▼▼▼
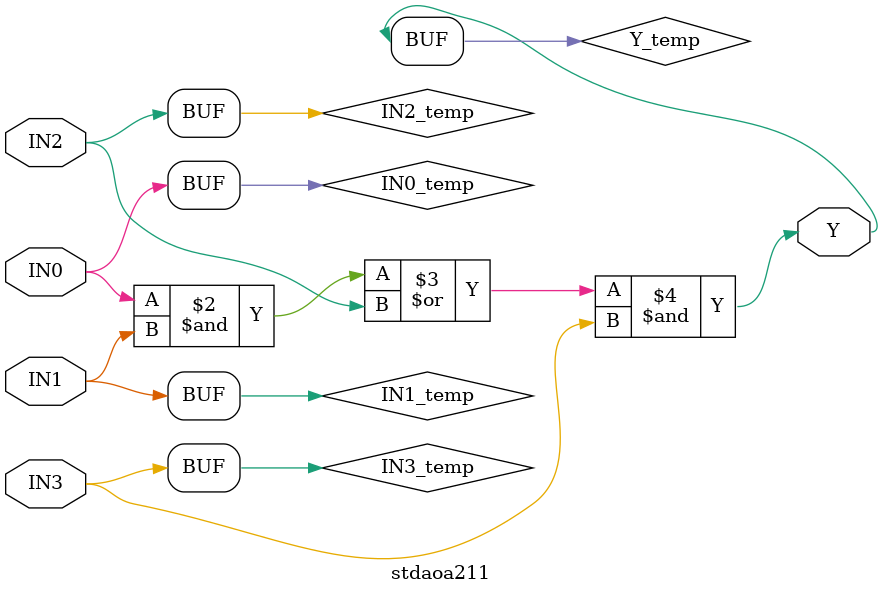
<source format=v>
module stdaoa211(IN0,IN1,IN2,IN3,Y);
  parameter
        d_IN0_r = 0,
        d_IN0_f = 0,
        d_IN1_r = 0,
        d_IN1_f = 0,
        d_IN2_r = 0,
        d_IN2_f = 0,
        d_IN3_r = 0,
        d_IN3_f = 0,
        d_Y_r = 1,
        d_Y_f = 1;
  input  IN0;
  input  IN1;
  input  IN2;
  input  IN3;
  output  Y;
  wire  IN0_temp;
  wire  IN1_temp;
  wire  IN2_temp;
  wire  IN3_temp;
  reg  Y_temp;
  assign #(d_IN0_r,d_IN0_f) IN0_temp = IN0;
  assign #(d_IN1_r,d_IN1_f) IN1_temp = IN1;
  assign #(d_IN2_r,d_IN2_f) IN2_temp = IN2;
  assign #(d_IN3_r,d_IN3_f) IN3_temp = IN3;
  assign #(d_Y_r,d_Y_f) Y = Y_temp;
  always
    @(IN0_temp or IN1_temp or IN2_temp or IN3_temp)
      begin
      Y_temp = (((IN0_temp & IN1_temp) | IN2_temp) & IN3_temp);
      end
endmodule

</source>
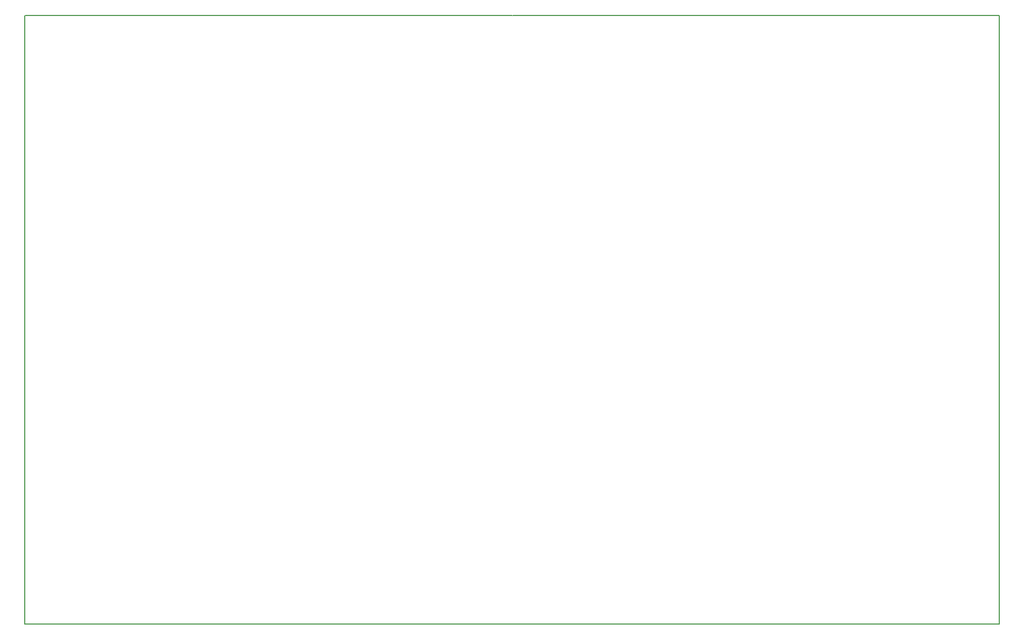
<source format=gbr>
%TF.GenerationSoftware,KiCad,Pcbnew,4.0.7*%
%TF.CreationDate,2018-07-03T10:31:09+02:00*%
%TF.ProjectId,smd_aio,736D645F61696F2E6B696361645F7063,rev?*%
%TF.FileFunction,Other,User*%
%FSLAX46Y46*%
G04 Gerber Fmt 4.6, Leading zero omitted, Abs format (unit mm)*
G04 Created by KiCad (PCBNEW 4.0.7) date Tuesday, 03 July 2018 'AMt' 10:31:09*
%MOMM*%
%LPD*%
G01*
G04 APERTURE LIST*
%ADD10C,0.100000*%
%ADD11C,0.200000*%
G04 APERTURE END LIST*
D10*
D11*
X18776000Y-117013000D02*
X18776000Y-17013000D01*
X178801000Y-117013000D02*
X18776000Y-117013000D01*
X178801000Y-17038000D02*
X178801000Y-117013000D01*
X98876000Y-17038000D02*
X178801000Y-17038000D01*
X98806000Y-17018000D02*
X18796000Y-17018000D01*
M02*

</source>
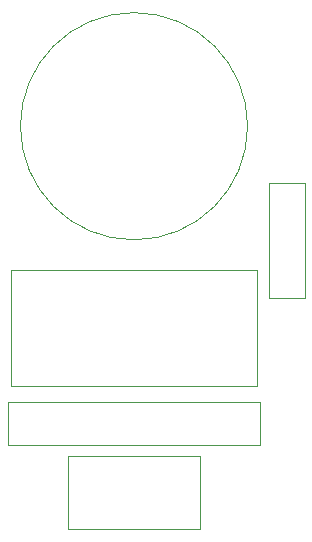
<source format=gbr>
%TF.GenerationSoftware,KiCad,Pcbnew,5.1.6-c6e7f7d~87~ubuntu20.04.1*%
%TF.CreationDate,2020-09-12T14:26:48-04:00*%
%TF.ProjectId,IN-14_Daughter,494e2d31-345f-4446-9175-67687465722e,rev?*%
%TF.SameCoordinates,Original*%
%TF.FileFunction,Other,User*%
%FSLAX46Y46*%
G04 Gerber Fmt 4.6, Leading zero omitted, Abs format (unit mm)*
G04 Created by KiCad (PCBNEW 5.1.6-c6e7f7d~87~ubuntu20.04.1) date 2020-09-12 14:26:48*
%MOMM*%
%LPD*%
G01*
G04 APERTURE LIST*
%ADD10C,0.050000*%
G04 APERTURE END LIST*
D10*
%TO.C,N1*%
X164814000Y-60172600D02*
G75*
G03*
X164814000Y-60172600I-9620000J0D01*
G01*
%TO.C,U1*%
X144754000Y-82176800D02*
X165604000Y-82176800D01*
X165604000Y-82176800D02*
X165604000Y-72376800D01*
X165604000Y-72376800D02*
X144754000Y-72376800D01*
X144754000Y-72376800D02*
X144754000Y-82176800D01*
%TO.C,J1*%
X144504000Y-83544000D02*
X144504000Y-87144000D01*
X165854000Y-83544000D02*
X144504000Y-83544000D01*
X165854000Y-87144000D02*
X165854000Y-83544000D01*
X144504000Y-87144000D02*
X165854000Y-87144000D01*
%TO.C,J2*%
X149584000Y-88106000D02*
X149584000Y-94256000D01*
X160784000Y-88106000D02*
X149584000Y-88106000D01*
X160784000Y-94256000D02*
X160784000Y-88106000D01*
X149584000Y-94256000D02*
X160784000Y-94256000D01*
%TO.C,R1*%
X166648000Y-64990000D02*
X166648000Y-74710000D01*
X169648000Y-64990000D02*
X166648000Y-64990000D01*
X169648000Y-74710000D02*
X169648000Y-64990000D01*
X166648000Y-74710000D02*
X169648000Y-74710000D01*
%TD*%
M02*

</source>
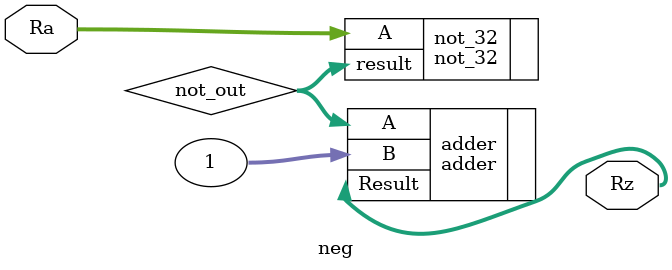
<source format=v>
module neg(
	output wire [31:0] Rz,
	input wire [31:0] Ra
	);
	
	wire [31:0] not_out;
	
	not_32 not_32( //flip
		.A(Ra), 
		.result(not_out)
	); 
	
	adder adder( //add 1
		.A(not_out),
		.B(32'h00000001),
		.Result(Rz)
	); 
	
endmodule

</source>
▲▲▲
### [Exercise details]
The answer must be the data above, repeated exactly, with no pictures.

### [Task response]
<source format=v>
module stdaoa211(IN0,IN1,IN2,IN3,Y);
  parameter
        d_IN0_r = 0,
        d_IN0_f = 0,
        d_IN1_r = 0,
        d_IN1_f = 0,
        d_IN2_r = 0,
        d_IN2_f = 0,
        d_IN3_r = 0,
        d_IN3_f = 0,
        d_Y_r = 1,
        d_Y_f = 1;
  input  IN0;
  input  IN1;
  input  IN2;
  input  IN3;
  output  Y;
  wire  IN0_temp;
  wire  IN1_temp;
  wire  IN2_temp;
  wire  IN3_temp;
  reg  Y_temp;
  assign #(d_IN0_r,d_IN0_f) IN0_temp = IN0;
  assign #(d_IN1_r,d_IN1_f) IN1_temp = IN1;
  assign #(d_IN2_r,d_IN2_f) IN2_temp = IN2;
  assign #(d_IN3_r,d_IN3_f) IN3_temp = IN3;
  assign #(d_Y_r,d_Y_f) Y = Y_temp;
  always
    @(IN0_temp or IN1_temp or IN2_temp or IN3_temp)
      begin
      Y_temp = (((IN0_temp & IN1_temp) | IN2_temp) & IN3_temp);
      end
endmodule

</source>
<source format=gbr>
%TF.GenerationSoftware,KiCad,Pcbnew,4.0.7*%
%TF.CreationDate,2018-07-03T10:31:09+02:00*%
%TF.ProjectId,smd_aio,736D645F61696F2E6B696361645F7063,rev?*%
%TF.FileFunction,Other,User*%
%FSLAX46Y46*%
G04 Gerber Fmt 4.6, Leading zero omitted, Abs format (unit mm)*
G04 Created by KiCad (PCBNEW 4.0.7) date Tuesday, 03 July 2018 'AMt' 10:31:09*
%MOMM*%
%LPD*%
G01*
G04 APERTURE LIST*
%ADD10C,0.100000*%
%ADD11C,0.200000*%
G04 APERTURE END LIST*
D10*
D11*
X18776000Y-117013000D02*
X18776000Y-17013000D01*
X178801000Y-117013000D02*
X18776000Y-117013000D01*
X178801000Y-17038000D02*
X178801000Y-117013000D01*
X98876000Y-17038000D02*
X178801000Y-17038000D01*
X98806000Y-17018000D02*
X18796000Y-17018000D01*
M02*

</source>
<source format=gbr>
%TF.GenerationSoftware,KiCad,Pcbnew,5.1.6-c6e7f7d~87~ubuntu20.04.1*%
%TF.CreationDate,2020-09-12T14:26:48-04:00*%
%TF.ProjectId,IN-14_Daughter,494e2d31-345f-4446-9175-67687465722e,rev?*%
%TF.SameCoordinates,Original*%
%TF.FileFunction,Other,User*%
%FSLAX46Y46*%
G04 Gerber Fmt 4.6, Leading zero omitted, Abs format (unit mm)*
G04 Created by KiCad (PCBNEW 5.1.6-c6e7f7d~87~ubuntu20.04.1) date 2020-09-12 14:26:48*
%MOMM*%
%LPD*%
G01*
G04 APERTURE LIST*
%ADD10C,0.050000*%
G04 APERTURE END LIST*
D10*
%TO.C,N1*%
X164814000Y-60172600D02*
G75*
G03*
X164814000Y-60172600I-9620000J0D01*
G01*
%TO.C,U1*%
X144754000Y-82176800D02*
X165604000Y-82176800D01*
X165604000Y-82176800D02*
X165604000Y-72376800D01*
X165604000Y-72376800D02*
X144754000Y-72376800D01*
X144754000Y-72376800D02*
X144754000Y-82176800D01*
%TO.C,J1*%
X144504000Y-83544000D02*
X144504000Y-87144000D01*
X165854000Y-83544000D02*
X144504000Y-83544000D01*
X165854000Y-87144000D02*
X165854000Y-83544000D01*
X144504000Y-87144000D02*
X165854000Y-87144000D01*
%TO.C,J2*%
X149584000Y-88106000D02*
X149584000Y-94256000D01*
X160784000Y-88106000D02*
X149584000Y-88106000D01*
X160784000Y-94256000D02*
X160784000Y-88106000D01*
X149584000Y-94256000D02*
X160784000Y-94256000D01*
%TO.C,R1*%
X166648000Y-64990000D02*
X166648000Y-74710000D01*
X169648000Y-64990000D02*
X166648000Y-64990000D01*
X169648000Y-74710000D02*
X169648000Y-64990000D01*
X166648000Y-74710000D02*
X169648000Y-74710000D01*
%TD*%
M02*

</source>
<source format=v>
module neg(
	output wire [31:0] Rz,
	input wire [31:0] Ra
	);
	
	wire [31:0] not_out;
	
	not_32 not_32( //flip
		.A(Ra), 
		.result(not_out)
	); 
	
	adder adder( //add 1
		.A(not_out),
		.B(32'h00000001),
		.Result(Rz)
	); 
	
endmodule

</source>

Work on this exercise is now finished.